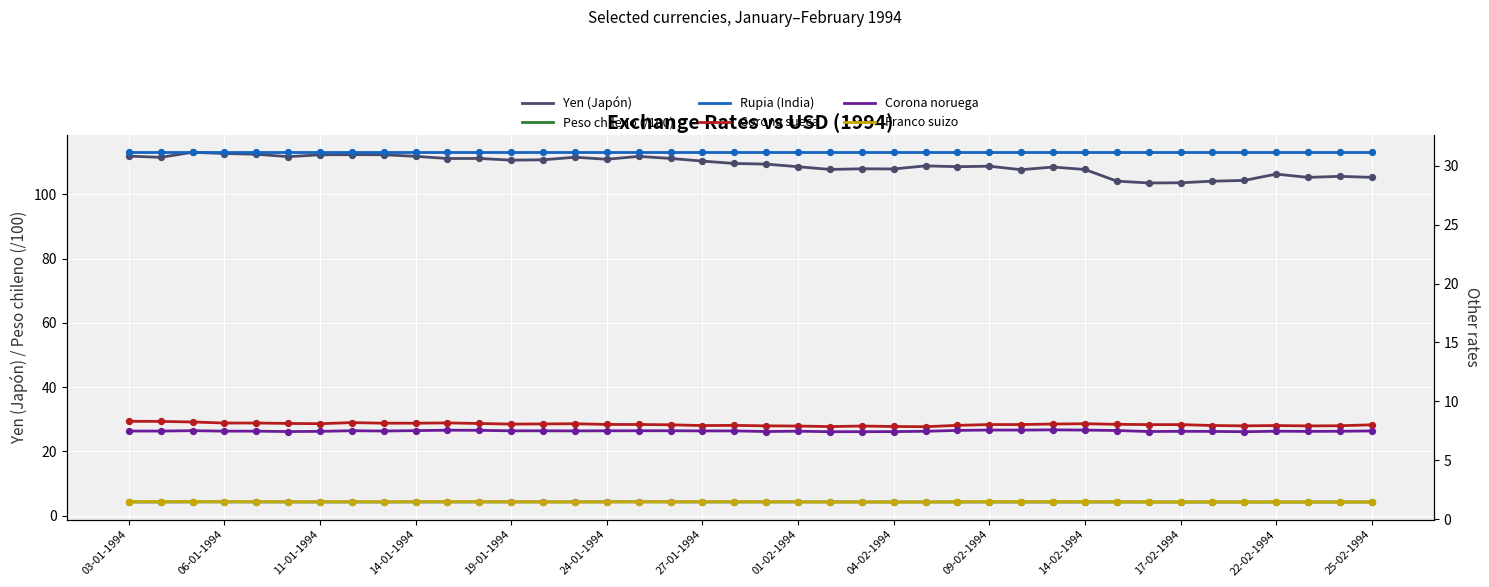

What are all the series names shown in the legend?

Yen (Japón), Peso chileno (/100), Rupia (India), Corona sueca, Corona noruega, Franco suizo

○ ○ ○

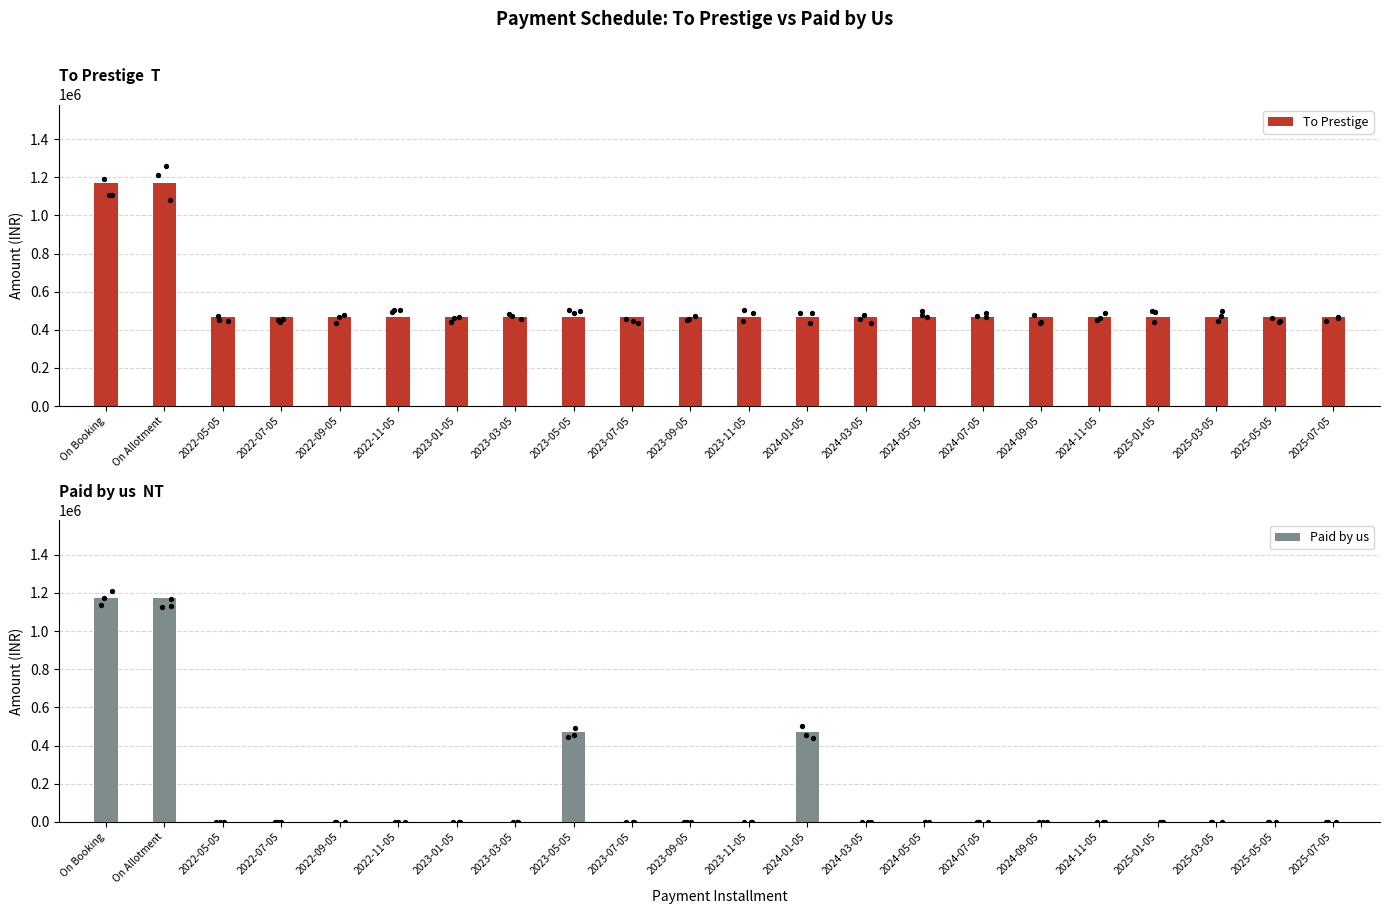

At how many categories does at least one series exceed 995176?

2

○ ○ ○

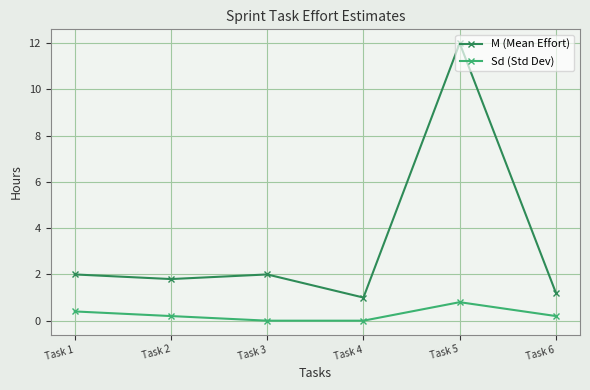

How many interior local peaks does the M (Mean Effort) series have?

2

○ ○ ○

#### Task description
Tally how many lines of the material above contain the string "does". Reply with the number alone.

#### Reply to the exercise
2